Carrefour has launched a new website, carrefour-beaute.com, to sell personal care products.
Carrefour’s online personal care venture will sell over 5000 cosmetics, beauty and personal hygiene products through the site. In the next six months the retailer also plans to launch cultural and electronic websites, with the intention of making Carrefour a favorite portal for female consumers in France.
This is not the first move by a major groceries retailer to exploit the online beauty market. Tesco, for instance, has a joint venture with iVillage and hopes to bring the website’s US success to the UK. In the US the site has some 10 million users logging on per month. In the UK Tesco provides the retailing arm for the venture. Since its difficulties in the US with BabyGear.com, iVillage wants to steer clear of retailing.
But can Carrefour – and Tesco – be successful where so many of the online beauty pure-plays have apparently failed? Carrefour has decided to ‘go it alone’, using its own name to roll out its personal care eCommerce site. Carrefour is a powerful brand, but lacks experience in creating online portals to which carrefour-beaute.com aspires. Further, the site may also be constrained by Carrefour’s overall control, limiting its ability to act as an independent industry portal as it will need to fit the firm’s positioning and image.
Tesco, by contrast, has sought a joint venture with an existing online portal player. This seems to be a more sensible strategy. Tesco will benefit from iVillage’s expertise and existing infrastructure, giving a flexibility advantage over a wholly retailer-owned site and a more credible position as a beauty portal.
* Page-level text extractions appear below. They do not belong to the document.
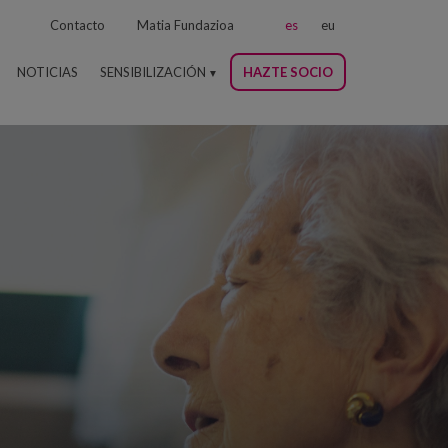
Contacto
Matia Fundazioa
es
eu
NOTICIAS
SENSIBILIZACIÓN
HAZTE SOCIO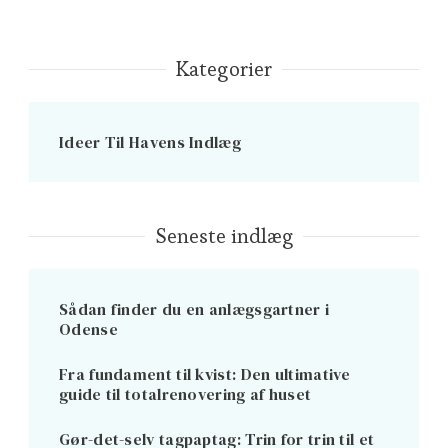
Kategorier
Ideer Til Havens Indlæg
Seneste indlæg
Sådan finder du en anlægsgartner i
Odense
Fra fundament til kvist: Den ultimative
guide til totalrenovering af huset
Gør-det-selv tagpaptag: Trin for trin til et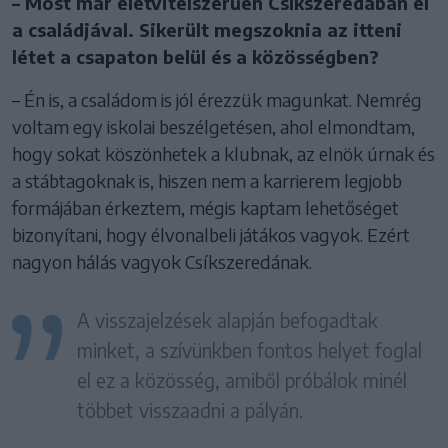
– Most már életvitelszerűen Csíkszeredában él
a családjával. Sikerült megszoknia az itteni
létet a csapaton belül és a közösségben?
– Én is, a családom is jól érezzük magunkat. Nemrég
voltam egy iskolai beszélgetésen, ahol elmondtam,
hogy sokat köszönhetek a klubnak, az elnök úrnak és
a stábtagoknak is, hiszen nem a karrierem legjobb
formájában érkeztem, mégis kaptam lehetőséget
bizonyítani, hogy élvonalbeli játákos vagyok. Ezért
nagyon hálás vagyok Csíkszeredának.
A visszajelzések alapján befogadtak
minket, a szívünkben fontos helyet foglal
el ez a közösség, amiből próbálok minél
többet visszaadni a pályán.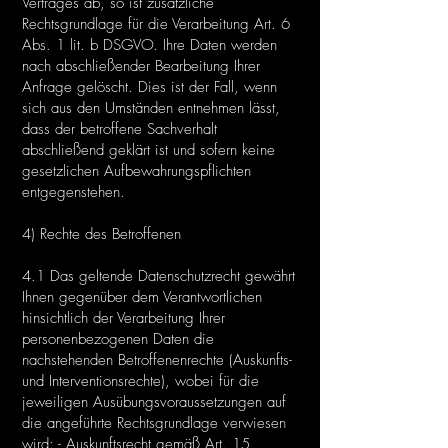
Vertrages ab, so ist zusätzliche
Rechtsgrundlage für die Verarbeitung Art. 6
Abs. 1 lit. b DSGVO. Ihre Daten werden
nach abschließender Bearbeitung Ihrer
Anfrage gelöscht. Dies ist der Fall, wenn
sich aus den Umständen entnehmen lässt,
dass der betroffene Sachverhalt
abschließend geklärt ist und sofern keine
gesetzlichen Aufbewahrungspflichten
entgegenstehen.
4) Rechte des Betroffenen
4.1 Das geltende Datenschutzrecht gewährt
Ihnen gegenüber dem Verantwortlichen
hinsichtlich der Verarbeitung Ihrer
personenbezogenen Daten die
nachstehenden Betroffenenrechte (Auskunfts-
und Interventionsrechte), wobei für die
jeweiligen Ausübungsvoraussetzungen auf
die angeführte Rechtsgrundlage verwiesen
wird: - Auskunftsrecht gemäß Art. 15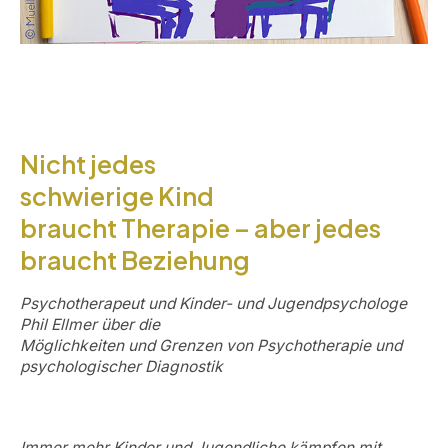
Nicht jedes
schwierige Kind
braucht
Therapie
– aber jedes
braucht Beziehung
Psychotherapeut und Kinder- und Jugendpsychologe
Phil Ellmer über die
Möglichkeiten und Grenzen von Psychotherapie und
psychologischer Diagnostik
Immer mehr Kinder und Jugendliche kämpfen mit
Moreover, the risk is spread over two companies that are benefiting from each other’s expertise, whereas Carrefour is taking all the risks in its operation.
The collapse of pure-play operators like beautyjungle.com indicates that companies with an offline offering are in the ascendancy. Carrefour has everything to play for, but may not have chosen the best model on which to base its beauty portal. Tesco, meanwhile, has seemingly got the basics right.